Lavender in Provence, France

The lavender here blooms between June and August. Just imagine the smell! I know it’s got a reputation for being a nanna’s favourite, but I really like the smell of lavender. I want to bring it back into fashion, but for men’s fragrances; it smells masculine to me – kind of woody and spicy. If I didn’t work for InsureandGo, I’d want to be a perfumer; I think I’ve got a pretty sensitive schnoz. The lavender in Provence is grown for soap and cosmetics but is also used in local cuisine. Apparently, you can have a lavender sorbet!

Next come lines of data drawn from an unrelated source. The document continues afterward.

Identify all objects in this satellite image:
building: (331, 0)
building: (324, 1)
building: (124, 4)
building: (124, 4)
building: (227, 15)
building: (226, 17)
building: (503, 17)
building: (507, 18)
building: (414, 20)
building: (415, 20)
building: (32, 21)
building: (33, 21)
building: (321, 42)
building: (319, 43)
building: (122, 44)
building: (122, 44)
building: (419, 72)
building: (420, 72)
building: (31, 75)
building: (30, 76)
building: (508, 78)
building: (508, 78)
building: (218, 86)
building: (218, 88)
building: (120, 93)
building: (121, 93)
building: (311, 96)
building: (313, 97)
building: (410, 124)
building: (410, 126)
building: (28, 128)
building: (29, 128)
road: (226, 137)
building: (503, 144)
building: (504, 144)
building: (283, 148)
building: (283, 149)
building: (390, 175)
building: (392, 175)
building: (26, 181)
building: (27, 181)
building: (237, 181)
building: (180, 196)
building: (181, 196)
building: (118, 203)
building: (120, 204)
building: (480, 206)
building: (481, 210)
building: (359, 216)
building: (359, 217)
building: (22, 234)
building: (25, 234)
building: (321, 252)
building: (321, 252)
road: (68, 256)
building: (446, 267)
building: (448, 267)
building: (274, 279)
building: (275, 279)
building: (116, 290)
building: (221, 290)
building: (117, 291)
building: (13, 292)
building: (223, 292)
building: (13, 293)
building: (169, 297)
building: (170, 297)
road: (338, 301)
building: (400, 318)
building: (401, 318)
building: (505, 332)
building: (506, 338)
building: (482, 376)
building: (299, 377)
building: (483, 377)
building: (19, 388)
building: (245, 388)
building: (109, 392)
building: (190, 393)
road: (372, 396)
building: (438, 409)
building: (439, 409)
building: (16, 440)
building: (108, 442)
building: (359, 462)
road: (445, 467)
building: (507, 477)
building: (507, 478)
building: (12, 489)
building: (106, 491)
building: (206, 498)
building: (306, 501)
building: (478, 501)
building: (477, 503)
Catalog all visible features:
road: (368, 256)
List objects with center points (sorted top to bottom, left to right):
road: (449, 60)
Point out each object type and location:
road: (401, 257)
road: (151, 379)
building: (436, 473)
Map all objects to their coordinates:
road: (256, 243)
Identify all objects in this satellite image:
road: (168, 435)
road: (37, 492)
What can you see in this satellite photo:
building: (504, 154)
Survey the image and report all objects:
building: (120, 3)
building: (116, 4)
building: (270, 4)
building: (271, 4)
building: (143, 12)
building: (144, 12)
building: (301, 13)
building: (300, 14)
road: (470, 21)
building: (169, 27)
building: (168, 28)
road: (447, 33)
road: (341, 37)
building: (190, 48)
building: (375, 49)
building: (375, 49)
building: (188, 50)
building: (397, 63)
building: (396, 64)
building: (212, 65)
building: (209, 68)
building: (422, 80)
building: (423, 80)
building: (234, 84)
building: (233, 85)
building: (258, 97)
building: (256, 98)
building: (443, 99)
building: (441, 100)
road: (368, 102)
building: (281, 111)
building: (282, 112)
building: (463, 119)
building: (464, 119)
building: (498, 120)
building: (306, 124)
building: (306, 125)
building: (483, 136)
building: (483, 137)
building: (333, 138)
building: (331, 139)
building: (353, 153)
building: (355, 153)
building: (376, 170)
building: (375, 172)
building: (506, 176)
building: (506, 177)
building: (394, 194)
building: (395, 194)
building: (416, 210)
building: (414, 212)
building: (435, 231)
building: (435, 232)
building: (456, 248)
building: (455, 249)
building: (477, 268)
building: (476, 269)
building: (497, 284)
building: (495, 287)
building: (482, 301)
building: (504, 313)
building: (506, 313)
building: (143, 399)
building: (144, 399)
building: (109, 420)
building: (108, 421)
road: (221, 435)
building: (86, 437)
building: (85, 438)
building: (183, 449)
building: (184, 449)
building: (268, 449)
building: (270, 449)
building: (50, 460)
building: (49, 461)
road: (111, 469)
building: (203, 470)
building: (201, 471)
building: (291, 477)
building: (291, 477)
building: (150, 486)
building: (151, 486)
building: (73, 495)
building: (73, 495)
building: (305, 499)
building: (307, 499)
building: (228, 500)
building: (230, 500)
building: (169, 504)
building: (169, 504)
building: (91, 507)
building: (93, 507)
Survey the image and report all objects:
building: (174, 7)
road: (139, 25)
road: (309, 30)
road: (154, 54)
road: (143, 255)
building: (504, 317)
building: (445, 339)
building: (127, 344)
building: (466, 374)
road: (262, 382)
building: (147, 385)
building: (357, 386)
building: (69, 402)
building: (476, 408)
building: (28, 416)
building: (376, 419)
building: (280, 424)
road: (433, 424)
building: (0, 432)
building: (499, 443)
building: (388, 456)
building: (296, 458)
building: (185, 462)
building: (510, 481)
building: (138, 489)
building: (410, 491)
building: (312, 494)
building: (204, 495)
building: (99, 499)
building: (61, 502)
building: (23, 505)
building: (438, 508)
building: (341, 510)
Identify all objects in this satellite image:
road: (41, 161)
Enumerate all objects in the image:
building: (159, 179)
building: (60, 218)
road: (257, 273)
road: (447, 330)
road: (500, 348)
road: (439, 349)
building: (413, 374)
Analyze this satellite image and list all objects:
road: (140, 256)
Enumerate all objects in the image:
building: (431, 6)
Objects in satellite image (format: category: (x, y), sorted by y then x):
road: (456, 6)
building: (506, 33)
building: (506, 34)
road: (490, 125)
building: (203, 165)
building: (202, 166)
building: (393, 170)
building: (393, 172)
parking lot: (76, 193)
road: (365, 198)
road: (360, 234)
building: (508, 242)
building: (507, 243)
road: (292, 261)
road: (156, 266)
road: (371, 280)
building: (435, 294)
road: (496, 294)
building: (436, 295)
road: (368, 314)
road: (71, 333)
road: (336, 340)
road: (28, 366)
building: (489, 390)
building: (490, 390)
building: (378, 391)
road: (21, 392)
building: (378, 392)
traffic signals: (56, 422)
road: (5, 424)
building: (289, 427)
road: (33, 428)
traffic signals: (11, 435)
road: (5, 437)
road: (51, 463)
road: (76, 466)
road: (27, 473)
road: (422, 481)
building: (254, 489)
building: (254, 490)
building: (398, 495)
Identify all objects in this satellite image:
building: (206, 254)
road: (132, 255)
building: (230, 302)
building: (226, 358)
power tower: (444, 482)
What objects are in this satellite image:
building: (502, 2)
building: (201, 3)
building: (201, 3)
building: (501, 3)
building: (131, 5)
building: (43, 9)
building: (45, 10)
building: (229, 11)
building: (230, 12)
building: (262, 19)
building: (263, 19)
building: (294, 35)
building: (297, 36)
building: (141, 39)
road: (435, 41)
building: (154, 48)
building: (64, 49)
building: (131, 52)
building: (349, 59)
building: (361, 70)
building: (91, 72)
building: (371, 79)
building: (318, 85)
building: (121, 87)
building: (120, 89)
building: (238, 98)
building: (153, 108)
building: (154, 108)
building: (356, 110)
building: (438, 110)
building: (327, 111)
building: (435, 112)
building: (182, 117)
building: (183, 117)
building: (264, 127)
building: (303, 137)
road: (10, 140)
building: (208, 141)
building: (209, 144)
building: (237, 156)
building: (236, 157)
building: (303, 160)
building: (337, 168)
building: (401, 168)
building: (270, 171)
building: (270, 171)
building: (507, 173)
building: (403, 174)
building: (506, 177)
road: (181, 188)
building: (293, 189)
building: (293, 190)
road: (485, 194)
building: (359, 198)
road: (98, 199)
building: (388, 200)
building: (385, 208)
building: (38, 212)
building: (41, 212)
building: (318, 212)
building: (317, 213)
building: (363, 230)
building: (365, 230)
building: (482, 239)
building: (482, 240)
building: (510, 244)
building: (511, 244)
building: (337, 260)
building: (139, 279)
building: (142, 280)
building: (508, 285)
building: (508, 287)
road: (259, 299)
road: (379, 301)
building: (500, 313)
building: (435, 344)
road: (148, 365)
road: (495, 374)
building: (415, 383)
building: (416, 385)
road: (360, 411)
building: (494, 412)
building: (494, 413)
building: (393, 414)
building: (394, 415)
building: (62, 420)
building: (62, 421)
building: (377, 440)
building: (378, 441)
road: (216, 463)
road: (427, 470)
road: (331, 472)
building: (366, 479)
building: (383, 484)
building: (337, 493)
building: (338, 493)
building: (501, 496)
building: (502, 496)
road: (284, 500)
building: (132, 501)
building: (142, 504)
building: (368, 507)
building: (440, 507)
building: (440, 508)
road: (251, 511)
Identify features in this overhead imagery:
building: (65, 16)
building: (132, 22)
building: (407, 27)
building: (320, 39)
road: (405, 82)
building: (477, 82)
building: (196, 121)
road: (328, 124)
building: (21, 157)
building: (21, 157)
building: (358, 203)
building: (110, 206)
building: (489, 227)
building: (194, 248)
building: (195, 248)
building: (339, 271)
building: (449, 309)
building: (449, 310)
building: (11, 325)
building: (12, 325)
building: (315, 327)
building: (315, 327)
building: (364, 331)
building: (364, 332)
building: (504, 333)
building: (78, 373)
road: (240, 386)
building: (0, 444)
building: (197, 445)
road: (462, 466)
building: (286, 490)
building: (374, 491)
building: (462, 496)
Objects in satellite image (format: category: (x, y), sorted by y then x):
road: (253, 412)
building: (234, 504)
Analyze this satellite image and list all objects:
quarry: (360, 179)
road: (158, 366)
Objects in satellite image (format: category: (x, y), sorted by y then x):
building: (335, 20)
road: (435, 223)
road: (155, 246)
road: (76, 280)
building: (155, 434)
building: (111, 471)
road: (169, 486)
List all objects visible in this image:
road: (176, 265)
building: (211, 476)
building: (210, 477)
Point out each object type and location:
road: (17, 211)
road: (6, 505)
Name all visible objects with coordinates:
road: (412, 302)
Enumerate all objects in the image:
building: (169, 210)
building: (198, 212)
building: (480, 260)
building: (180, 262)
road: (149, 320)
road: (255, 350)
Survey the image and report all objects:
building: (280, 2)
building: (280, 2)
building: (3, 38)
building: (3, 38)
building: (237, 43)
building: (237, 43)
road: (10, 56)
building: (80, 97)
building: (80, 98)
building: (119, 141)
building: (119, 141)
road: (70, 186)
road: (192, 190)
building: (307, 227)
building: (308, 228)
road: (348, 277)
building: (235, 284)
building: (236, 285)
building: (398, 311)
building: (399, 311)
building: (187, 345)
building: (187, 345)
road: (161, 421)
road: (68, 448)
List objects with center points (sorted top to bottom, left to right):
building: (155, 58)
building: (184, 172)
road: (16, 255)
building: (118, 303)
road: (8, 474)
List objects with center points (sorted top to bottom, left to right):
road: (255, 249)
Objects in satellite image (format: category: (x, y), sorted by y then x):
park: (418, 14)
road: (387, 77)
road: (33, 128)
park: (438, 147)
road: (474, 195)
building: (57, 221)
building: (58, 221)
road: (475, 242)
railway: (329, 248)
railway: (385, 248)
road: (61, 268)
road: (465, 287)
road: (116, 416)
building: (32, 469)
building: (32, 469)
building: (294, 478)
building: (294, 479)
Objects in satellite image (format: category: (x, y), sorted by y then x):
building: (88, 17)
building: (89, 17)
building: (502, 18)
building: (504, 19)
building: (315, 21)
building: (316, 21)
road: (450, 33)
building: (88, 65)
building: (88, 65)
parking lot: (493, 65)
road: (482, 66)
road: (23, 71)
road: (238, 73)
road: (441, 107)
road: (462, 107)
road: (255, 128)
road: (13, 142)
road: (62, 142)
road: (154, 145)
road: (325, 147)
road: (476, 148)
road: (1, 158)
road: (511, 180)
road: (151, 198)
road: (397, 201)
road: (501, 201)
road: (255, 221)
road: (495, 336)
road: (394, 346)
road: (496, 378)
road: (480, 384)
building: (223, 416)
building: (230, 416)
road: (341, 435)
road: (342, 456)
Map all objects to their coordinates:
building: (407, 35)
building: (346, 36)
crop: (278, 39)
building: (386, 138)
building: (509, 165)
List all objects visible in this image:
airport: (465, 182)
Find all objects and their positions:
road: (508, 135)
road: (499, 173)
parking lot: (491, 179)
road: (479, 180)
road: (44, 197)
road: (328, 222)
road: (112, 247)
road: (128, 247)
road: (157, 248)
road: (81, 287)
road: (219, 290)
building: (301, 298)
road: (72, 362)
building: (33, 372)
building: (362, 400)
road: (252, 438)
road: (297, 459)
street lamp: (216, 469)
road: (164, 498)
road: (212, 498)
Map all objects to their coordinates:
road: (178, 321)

Tulips in Holland, the Netherlands

The tulip fields bloom from mid-March to the end of May in three main areas in Holland – Noordoostpolder, Kop van Noord-Holland and Leiden, all of which are around a 30-minute drive from Amsterdam. We love a tulip here. We’ve featured them in our adverts and written about them before. Did you know at one time in Holland. a tulip bulb could cost more than a house?! More tulip facts here.

Sunflowers in Tuscany, Italy

These fields bloom between mid-June and early August and they stay bloomed for weeks, which makes seeing them easier. They have been grown in Tuscany since the 18th century, originally just because they looked nice, then for medicinal reasons and now for oil. In Italian, sunflowers are called girasole which means “sun turner” because they turn their heads to the sun as it moves overhead. Take a look at this video:

Calla lilies in Zhuzihu, Taiwan

These floral trumpets bloom between March and May and you can frolic through them during the Yangmingshan Calla Lily Festival. There are around 45 farms in the area and you can even pick the flowers at some of them. Be warned though – the calla lily likes it damp so it’s more than likely you will be frolicking in mud as well as flowers.

Canola in Luoping, China

Canola is known here as rapeseed. Canola is a much better name. Why on earth do we call it rapeseed? It’s a horrible name. Canola is grown in China to make oil, as it is here in the UK. The fields bloom between February and April in China and look absolutely amazing. It’s true that they also look amazing here too, but combined with the dark mountains and graduated landscapes, the yellow fields look particularly photogenic.